3. Le III de l'article 217 undecies du même code prévoit la délivrance d'un agrément préalable du ministre chargé du budget, après avis du ministre chargé de l'outre-mer. Aux termes de ces dispositions : " 1. (...) L'agrément est délivré lorsque l'investissement : a) Présente un intérêt économique pour le département dans lequel il est réalisé (...) b) Poursuit comme l'un de ses buts principaux la création ou le maintien d'emplois dans ce département ; c) S'intègre dans la politique d'aménagement du territoire, de l'environnement et de développement durable ; d) Garantit la protection des investisseurs et des tiers. / L'octroi de l'agrément est subordonné au respect par les bénéficiaires directs ou indirects de leurs obligations fiscales et sociales et à l'engagement pris par ces mêmes bénéficiaires que puissent être vérifiées sur place les modalités de réalisation et d'exploitation de l'investissement aidé. / 2. L'agrément est tacite à défaut de réponse de l'administration dans un délai de trois mois à compter de la réception de la demande d'agrément. Ce délai est ramené à deux mois lorsque la décision est prise et notifiée par l'autorité compétente de l'Etat dans les départements d'outre-mer. (...) ".

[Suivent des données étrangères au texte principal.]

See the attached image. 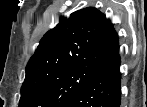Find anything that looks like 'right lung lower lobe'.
<instances>
[{"mask_svg": "<svg viewBox=\"0 0 147 107\" xmlns=\"http://www.w3.org/2000/svg\"><path fill=\"white\" fill-rule=\"evenodd\" d=\"M120 61V55L117 52L63 107H120Z\"/></svg>", "mask_w": 147, "mask_h": 107, "instance_id": "obj_1", "label": "right lung lower lobe"}]
</instances>
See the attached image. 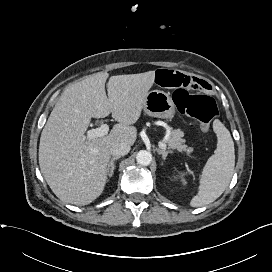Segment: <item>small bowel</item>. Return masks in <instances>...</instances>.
<instances>
[{"mask_svg":"<svg viewBox=\"0 0 272 272\" xmlns=\"http://www.w3.org/2000/svg\"><path fill=\"white\" fill-rule=\"evenodd\" d=\"M156 82L165 88H187L191 90H208L210 85L205 80L185 73L161 69L156 73Z\"/></svg>","mask_w":272,"mask_h":272,"instance_id":"small-bowel-1","label":"small bowel"}]
</instances>
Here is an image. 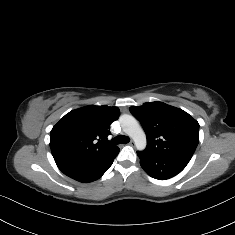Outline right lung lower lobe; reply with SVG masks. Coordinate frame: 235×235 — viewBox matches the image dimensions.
I'll return each instance as SVG.
<instances>
[{
    "instance_id": "obj_1",
    "label": "right lung lower lobe",
    "mask_w": 235,
    "mask_h": 235,
    "mask_svg": "<svg viewBox=\"0 0 235 235\" xmlns=\"http://www.w3.org/2000/svg\"><path fill=\"white\" fill-rule=\"evenodd\" d=\"M116 156L100 161H59L56 164L66 176L79 182L89 183L99 179L112 165Z\"/></svg>"
}]
</instances>
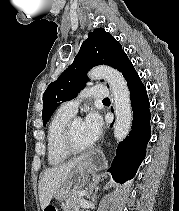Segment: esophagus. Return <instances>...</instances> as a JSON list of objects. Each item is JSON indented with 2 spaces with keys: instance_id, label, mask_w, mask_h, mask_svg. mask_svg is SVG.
<instances>
[{
  "instance_id": "34e87169",
  "label": "esophagus",
  "mask_w": 179,
  "mask_h": 211,
  "mask_svg": "<svg viewBox=\"0 0 179 211\" xmlns=\"http://www.w3.org/2000/svg\"><path fill=\"white\" fill-rule=\"evenodd\" d=\"M92 158V167L93 171H100V167H103L106 163V160L104 158V154H102V151H91Z\"/></svg>"
}]
</instances>
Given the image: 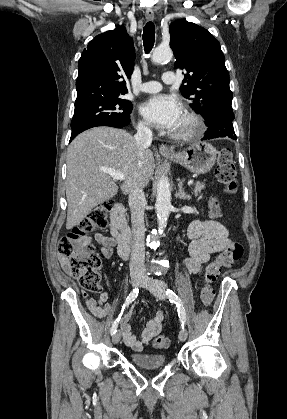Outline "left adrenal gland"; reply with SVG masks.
Segmentation results:
<instances>
[{
    "mask_svg": "<svg viewBox=\"0 0 287 419\" xmlns=\"http://www.w3.org/2000/svg\"><path fill=\"white\" fill-rule=\"evenodd\" d=\"M176 198H180L182 200H190L191 197L187 193L184 192L183 189V181L178 183V192L175 194Z\"/></svg>",
    "mask_w": 287,
    "mask_h": 419,
    "instance_id": "a2214340",
    "label": "left adrenal gland"
}]
</instances>
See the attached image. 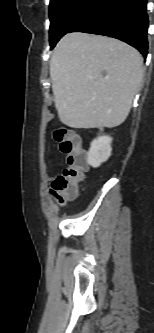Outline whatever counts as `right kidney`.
I'll return each mask as SVG.
<instances>
[{"label":"right kidney","mask_w":154,"mask_h":333,"mask_svg":"<svg viewBox=\"0 0 154 333\" xmlns=\"http://www.w3.org/2000/svg\"><path fill=\"white\" fill-rule=\"evenodd\" d=\"M110 136H99L91 142L89 152L87 154V163L92 167H99L103 162L111 156Z\"/></svg>","instance_id":"1"}]
</instances>
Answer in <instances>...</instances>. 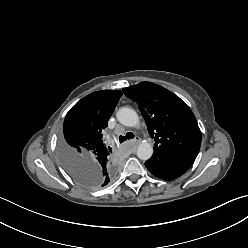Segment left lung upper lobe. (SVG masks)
Returning a JSON list of instances; mask_svg holds the SVG:
<instances>
[{
	"mask_svg": "<svg viewBox=\"0 0 248 248\" xmlns=\"http://www.w3.org/2000/svg\"><path fill=\"white\" fill-rule=\"evenodd\" d=\"M139 106L154 139V154L159 160L196 158L201 145V131L196 118L177 95L164 87L141 82L122 89Z\"/></svg>",
	"mask_w": 248,
	"mask_h": 248,
	"instance_id": "5c2ea615",
	"label": "left lung upper lobe"
}]
</instances>
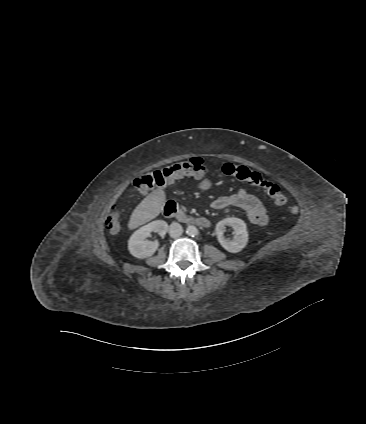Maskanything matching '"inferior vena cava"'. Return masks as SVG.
<instances>
[{"mask_svg":"<svg viewBox=\"0 0 366 424\" xmlns=\"http://www.w3.org/2000/svg\"><path fill=\"white\" fill-rule=\"evenodd\" d=\"M182 233H183V228L179 223L177 222L171 223V225L169 226V234L172 238H177L181 236Z\"/></svg>","mask_w":366,"mask_h":424,"instance_id":"602c4592","label":"inferior vena cava"}]
</instances>
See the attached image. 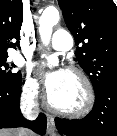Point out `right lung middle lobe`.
<instances>
[{
    "instance_id": "dd1d6c3e",
    "label": "right lung middle lobe",
    "mask_w": 117,
    "mask_h": 136,
    "mask_svg": "<svg viewBox=\"0 0 117 136\" xmlns=\"http://www.w3.org/2000/svg\"><path fill=\"white\" fill-rule=\"evenodd\" d=\"M6 57H0V85H9L16 82H19L21 80V72L14 73L10 69L15 67L14 64H12V67H10L6 63Z\"/></svg>"
}]
</instances>
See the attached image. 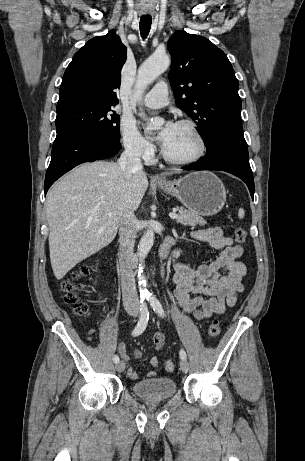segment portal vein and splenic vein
<instances>
[{
    "instance_id": "obj_1",
    "label": "portal vein and splenic vein",
    "mask_w": 305,
    "mask_h": 461,
    "mask_svg": "<svg viewBox=\"0 0 305 461\" xmlns=\"http://www.w3.org/2000/svg\"><path fill=\"white\" fill-rule=\"evenodd\" d=\"M109 216H111V214H109ZM169 216L171 219H176L178 217L176 213H169Z\"/></svg>"
}]
</instances>
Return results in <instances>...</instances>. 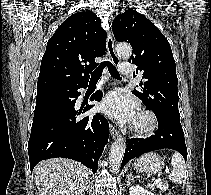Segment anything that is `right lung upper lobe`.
Instances as JSON below:
<instances>
[{
  "label": "right lung upper lobe",
  "mask_w": 211,
  "mask_h": 195,
  "mask_svg": "<svg viewBox=\"0 0 211 195\" xmlns=\"http://www.w3.org/2000/svg\"><path fill=\"white\" fill-rule=\"evenodd\" d=\"M92 11L72 14L48 40L41 61L37 94L54 88L88 82L97 67L94 58L106 49V33Z\"/></svg>",
  "instance_id": "cb5924a9"
}]
</instances>
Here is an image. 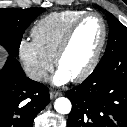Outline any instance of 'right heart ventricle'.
Listing matches in <instances>:
<instances>
[{"label":"right heart ventricle","mask_w":127,"mask_h":127,"mask_svg":"<svg viewBox=\"0 0 127 127\" xmlns=\"http://www.w3.org/2000/svg\"><path fill=\"white\" fill-rule=\"evenodd\" d=\"M84 13L82 10H65L44 16L31 30L33 41L45 55L53 59L69 27Z\"/></svg>","instance_id":"1"}]
</instances>
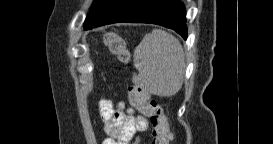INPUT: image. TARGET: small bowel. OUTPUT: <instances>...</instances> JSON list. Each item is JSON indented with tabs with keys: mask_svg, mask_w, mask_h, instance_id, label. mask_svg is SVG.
<instances>
[{
	"mask_svg": "<svg viewBox=\"0 0 273 144\" xmlns=\"http://www.w3.org/2000/svg\"><path fill=\"white\" fill-rule=\"evenodd\" d=\"M99 113L106 133L113 138L108 139V144H129L133 139L148 129V120L141 115H135L131 106L121 102L115 108L107 99L99 101Z\"/></svg>",
	"mask_w": 273,
	"mask_h": 144,
	"instance_id": "c3829d8e",
	"label": "small bowel"
}]
</instances>
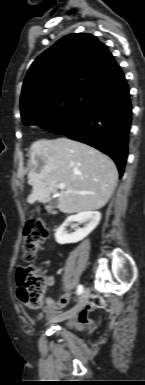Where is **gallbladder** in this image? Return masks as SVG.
Returning a JSON list of instances; mask_svg holds the SVG:
<instances>
[{
  "label": "gallbladder",
  "instance_id": "bac80fb5",
  "mask_svg": "<svg viewBox=\"0 0 145 385\" xmlns=\"http://www.w3.org/2000/svg\"><path fill=\"white\" fill-rule=\"evenodd\" d=\"M57 205H58V200L56 198H53V199L50 200L49 207L56 208Z\"/></svg>",
  "mask_w": 145,
  "mask_h": 385
}]
</instances>
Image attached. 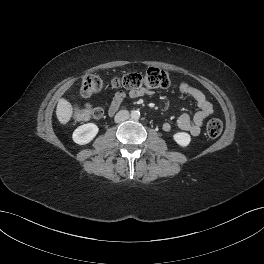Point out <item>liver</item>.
<instances>
[{"label":"liver","instance_id":"1","mask_svg":"<svg viewBox=\"0 0 264 264\" xmlns=\"http://www.w3.org/2000/svg\"><path fill=\"white\" fill-rule=\"evenodd\" d=\"M73 114V107L69 101L64 98L59 99L56 109L57 119L61 124H66L70 121Z\"/></svg>","mask_w":264,"mask_h":264}]
</instances>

4. Enfin, aux termes de l'article 23 de la loi du 12 avril 2000 alors applicable : " Une décision implicite d'acceptation peut être retirée, pour illégalité, par l'autorité administrative : 1° Pendant le délai de recours contentieux, lorsque des mesures d'information des tiers ont été mises en oeuvre ; 2° Pendant le délai de deux mois à compter de la date à laquelle est intervenue la décision, lorsqu'aucune mesure d'information des tiers n'a été mise en oeuvre ; 3° Pendant la durée de l'instance au cas où un recours contentieux a été formé ".
5. Par un courrier du 4 décembre 2014, reçu le même jour, la société COHPS a présenté un dossier de demande de l'agrément prévu par les dispositions précitées au titre de l'investissement dans un projet hôtelier à Fort-de-France. Par courrier du 3 mars 2015, le bureau des agréments et rescrits lui a demandé de compléter ce dossier. Il ressort des pièces du dossier, que ce courrier, adressé à M. Geoffroy B..., président de la société COHPS, par lettre recommandée avec accusé de réception reçue le 6 mars, lui a également été envoyé par messagerie électronique le 3 mars 2015 à 11h58, à une adresse électronique dont la société défenderesse n'établit ni même n'allègue qu'elle était erronée ou hors service, le ministre produisant la copie d'un message électronique automatique, établissant que le message ainsi envoyé à M. B... a été " lu " le 3 mars 2015 à 12h26, et donc, si l'on tient compte du décalage horaire, en tout état de cause avant le 4 mars 2015 à minuit. Par suite, la société COHPS ne peut être regardée comme ayant été titulaire d'un agrément tacite dès cette dernière date.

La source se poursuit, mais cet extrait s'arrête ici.